Why This Startup Is Showcasing a 2,000-Year-Old Technology at SXSW

Targeting the touch-screen crowd with good, old-fashioned paper

Paper & Packaging Board is showing off its creative uses for cardboard.

Writing scrolls were first created in China from sheets of mulberry tree some 2,000 years before humankind embarked on the digital age in the 1990s, when a paper-less world was first imagined before the 21 century wholeheartedly embraced it. So unless you are ironically goofing around with a paper hat, paper is now old hat, right?

Well, why then is Paper & Packaging Board trying to drum up buzz among the touch-screen crowd at the tech-heavy South by Southwest Interactive this year? It wants to show off a dozen crazy things that have been made with the two-year-old startup’s pulp-based products by renting a big exhibit space and enlisting a messaging team to report from the ground on Facebook, Twitter and Snapchat.
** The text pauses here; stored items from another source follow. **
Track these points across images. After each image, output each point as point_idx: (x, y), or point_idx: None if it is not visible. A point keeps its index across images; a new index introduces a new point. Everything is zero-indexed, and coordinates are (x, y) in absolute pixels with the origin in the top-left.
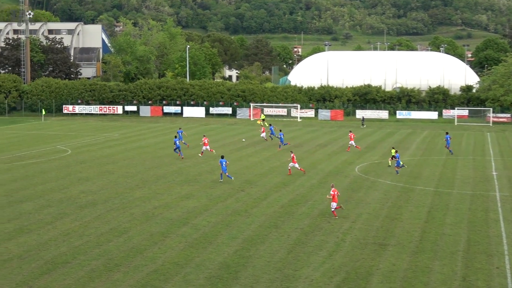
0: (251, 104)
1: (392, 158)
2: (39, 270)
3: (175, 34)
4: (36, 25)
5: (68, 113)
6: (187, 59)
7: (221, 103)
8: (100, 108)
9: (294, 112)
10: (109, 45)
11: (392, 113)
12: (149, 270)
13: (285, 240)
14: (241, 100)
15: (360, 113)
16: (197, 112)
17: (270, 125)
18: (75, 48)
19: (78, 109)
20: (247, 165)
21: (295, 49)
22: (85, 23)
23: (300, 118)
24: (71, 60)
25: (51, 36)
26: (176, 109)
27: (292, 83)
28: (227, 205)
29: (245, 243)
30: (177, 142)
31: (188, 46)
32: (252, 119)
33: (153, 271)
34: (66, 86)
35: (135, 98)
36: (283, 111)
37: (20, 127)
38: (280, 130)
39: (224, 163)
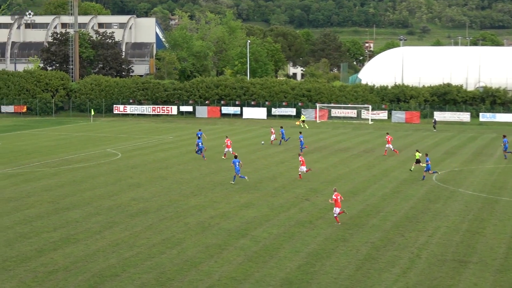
0: (317, 105)
1: (416, 163)
2: (86, 284)
3: (235, 28)
4: (86, 18)
5: (119, 114)
6: (248, 55)
7: (284, 103)
8: (153, 109)
9: (364, 114)
10: (163, 40)
11: (475, 116)
12: (205, 286)
13: (354, 255)
14: (306, 100)
15: (438, 115)
16: (258, 113)
17: (281, 127)
18: (127, 43)
19: (129, 109)
20: (313, 172)
21: (367, 44)
22: (138, 16)
23: (372, 120)
24: (123, 56)
25: (101, 30)
26: (235, 109)
27: (363, 82)
28: (290, 216)
29: (310, 258)
30: (200, 143)
31: (249, 41)
32: (318, 121)
33: (208, 286)
34: (117, 84)
35: (191, 97)
36: (353, 113)
37: (67, 128)
38: (300, 133)
39: (237, 163)
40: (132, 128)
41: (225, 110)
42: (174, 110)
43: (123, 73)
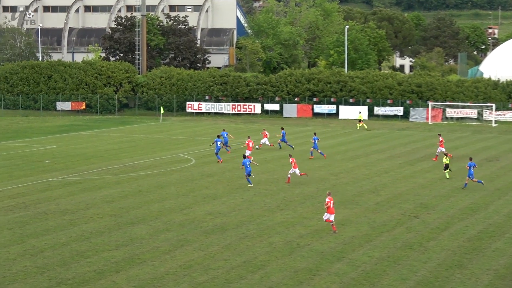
0: (429, 103)
1: (445, 169)
2: None
3: (331, 11)
4: (155, 1)
5: (193, 112)
6: (346, 43)
7: (389, 101)
8: (233, 106)
9: (487, 115)
10: (245, 25)
11: None
12: None
13: (473, 285)
14: (415, 98)
15: None
16: (357, 112)
17: (282, 128)
18: (202, 30)
19: (205, 107)
20: (423, 184)
21: (490, 30)
22: None
23: (496, 122)
24: (198, 45)
25: (173, 14)
26: (330, 108)
27: (485, 76)
28: (395, 236)
29: (419, 287)
30: (219, 143)
31: (347, 26)
32: (430, 123)
33: None
34: (191, 77)
35: (277, 94)
36: (472, 113)
37: (132, 129)
38: (315, 134)
39: (248, 163)
40: (208, 129)
41: (318, 108)
42: (257, 108)
43: (198, 64)
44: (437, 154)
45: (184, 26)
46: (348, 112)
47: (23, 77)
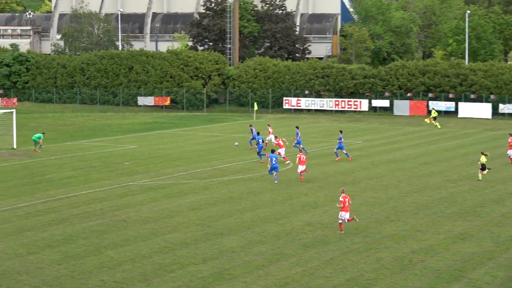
0: None
1: (481, 169)
2: None
3: None
4: None
5: (290, 109)
6: (467, 31)
7: None
8: (336, 102)
9: None
10: (351, 10)
11: None
12: None
13: None
14: None
15: None
16: (479, 110)
17: (297, 128)
18: (302, 15)
19: (304, 103)
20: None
21: None
22: None
23: None
24: (297, 32)
25: None
26: (448, 105)
27: None
28: None
29: None
30: (261, 141)
31: (468, 11)
32: None
33: None
34: (289, 69)
35: (387, 88)
36: None
37: (222, 127)
38: (341, 132)
39: (274, 159)
40: (308, 128)
41: (434, 105)
42: (364, 105)
43: (297, 54)
44: (510, 157)
45: (281, 11)
46: (468, 109)
47: (101, 68)
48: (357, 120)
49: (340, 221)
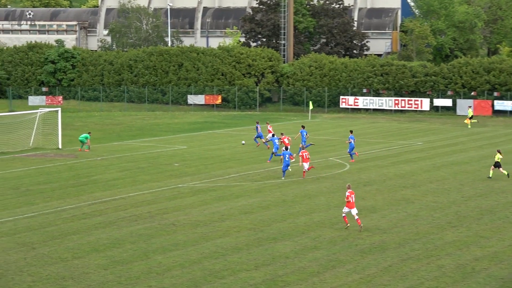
0: None
1: (495, 166)
2: None
3: None
4: None
5: (347, 108)
6: None
7: None
8: (396, 102)
9: None
10: (412, 4)
11: None
12: None
13: None
14: None
15: None
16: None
17: (303, 127)
18: (360, 10)
19: (362, 102)
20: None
21: None
22: None
23: None
24: (354, 28)
25: None
26: None
27: None
28: None
29: None
30: (276, 141)
31: None
32: None
33: None
34: (346, 67)
35: (450, 87)
36: None
37: (276, 127)
38: (351, 132)
39: (288, 156)
40: (366, 128)
41: (499, 105)
42: (425, 104)
43: (355, 51)
44: None
45: (338, 6)
46: None
47: (149, 65)
48: (417, 120)
49: (344, 214)
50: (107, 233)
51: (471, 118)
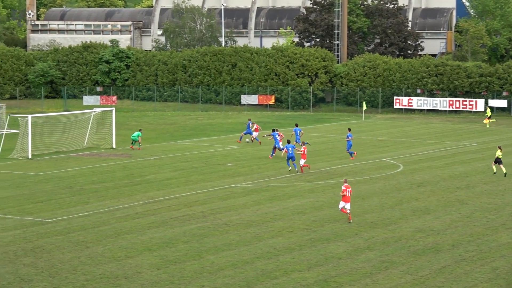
0: None
1: (495, 162)
2: None
3: None
4: None
5: (401, 109)
6: None
7: None
8: (450, 102)
9: None
10: (467, 4)
11: None
12: None
13: None
14: None
15: None
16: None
17: (296, 125)
18: (414, 10)
19: (416, 102)
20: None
21: None
22: None
23: None
24: (409, 28)
25: None
26: None
27: None
28: None
29: None
30: (277, 137)
31: None
32: None
33: None
34: (400, 67)
35: (505, 87)
36: None
37: (329, 128)
38: (349, 130)
39: (291, 149)
40: (420, 129)
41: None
42: (480, 105)
43: (409, 51)
44: None
45: (392, 6)
46: None
47: (203, 65)
48: (472, 120)
49: (341, 208)
50: (160, 232)
51: (489, 117)
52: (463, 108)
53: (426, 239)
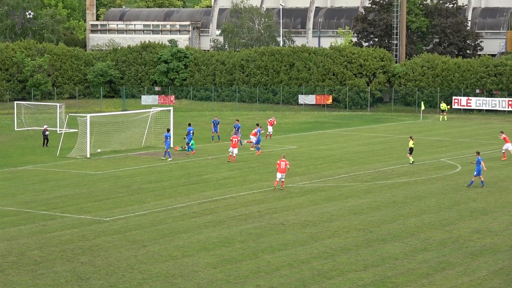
0: None
1: (410, 153)
2: None
3: None
4: None
5: (460, 109)
6: None
7: None
8: (510, 102)
9: None
10: None
11: None
12: None
13: None
14: None
15: None
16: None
17: (258, 125)
18: (474, 9)
19: (475, 102)
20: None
21: None
22: None
23: None
24: (468, 28)
25: None
26: None
27: None
28: None
29: None
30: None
31: None
32: None
33: None
34: (459, 67)
35: None
36: None
37: (387, 128)
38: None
39: (167, 137)
40: (479, 129)
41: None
42: None
43: (468, 51)
44: (503, 151)
45: (452, 5)
46: None
47: (261, 65)
48: None
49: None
50: (216, 231)
51: (443, 111)
52: None
53: (483, 240)
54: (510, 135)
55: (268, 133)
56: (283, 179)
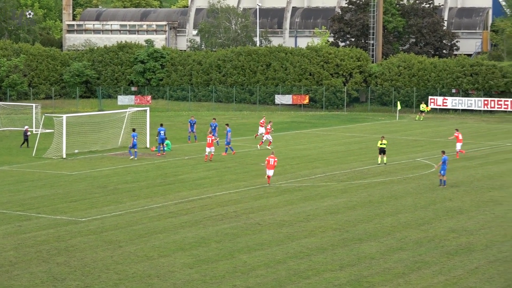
0: None
1: (380, 153)
2: None
3: None
4: None
5: (436, 108)
6: None
7: None
8: (485, 102)
9: None
10: (503, 3)
11: None
12: None
13: None
14: None
15: None
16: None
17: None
18: (450, 9)
19: (450, 102)
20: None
21: None
22: None
23: None
24: (444, 28)
25: None
26: None
27: None
28: None
29: None
30: (162, 133)
31: None
32: None
33: None
34: (435, 67)
35: None
36: None
37: (363, 127)
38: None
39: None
40: (454, 129)
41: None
42: None
43: (444, 51)
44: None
45: (428, 5)
46: None
47: (238, 65)
48: (507, 121)
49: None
50: (193, 232)
51: (422, 112)
52: (498, 108)
53: (459, 239)
54: (483, 135)
55: (260, 134)
56: (270, 175)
“[It] is a perfect venue for the paper industry because it’s where the best and newest in digital and analog converge,” contended Mary Anne Hansan, president of Paper and Packaging Board. “Maybe even more so given the exciting anyways innovators are using it to solve modern needs.”

Indeed, her USDA-approved not-for-profit, which has an annual marketing and operations budget of $25 million, is bringing the papyrus to Central Texas. People who stroll by its Austin Convention Center booth might be pleasantly taken aback by playable drum kits and guitars (it’s a huge musical festival, after all), as well as baby boxes for sleeping infants (evidently popular in Finland), a usable surfboard and a tent-like shelter for homeless people. All of these examples were made out from cardboard.

“Many of the innovators we feature are first in their space, applying new thinking about paper and paper-based materials as the material of choice for real-life uses,” said Hansan.

Passersby will likely also take note of a woman in a paper dress and jacket that were specially designed for SXSW, as she invites festival-goers to take a look at how creativity and pulp blend in 2017.

But how do environmentally-minded people—tree-huggers, as some may call them—typically react to Paper and Packaging’s message, which seems to say that mining a few groves here and there is OK.

“There hasn’t been a backlash or pushback,” answered Maja Stevanovich, evp of client strategy and service at Mungo Creative Group, the organization’s experiential agency. “It’s recyclable.”

How social-media-friendly its presence at South By turns out to be will be worth watching. And you can write that down—in a notebook with a pencil or pen, while you are at it.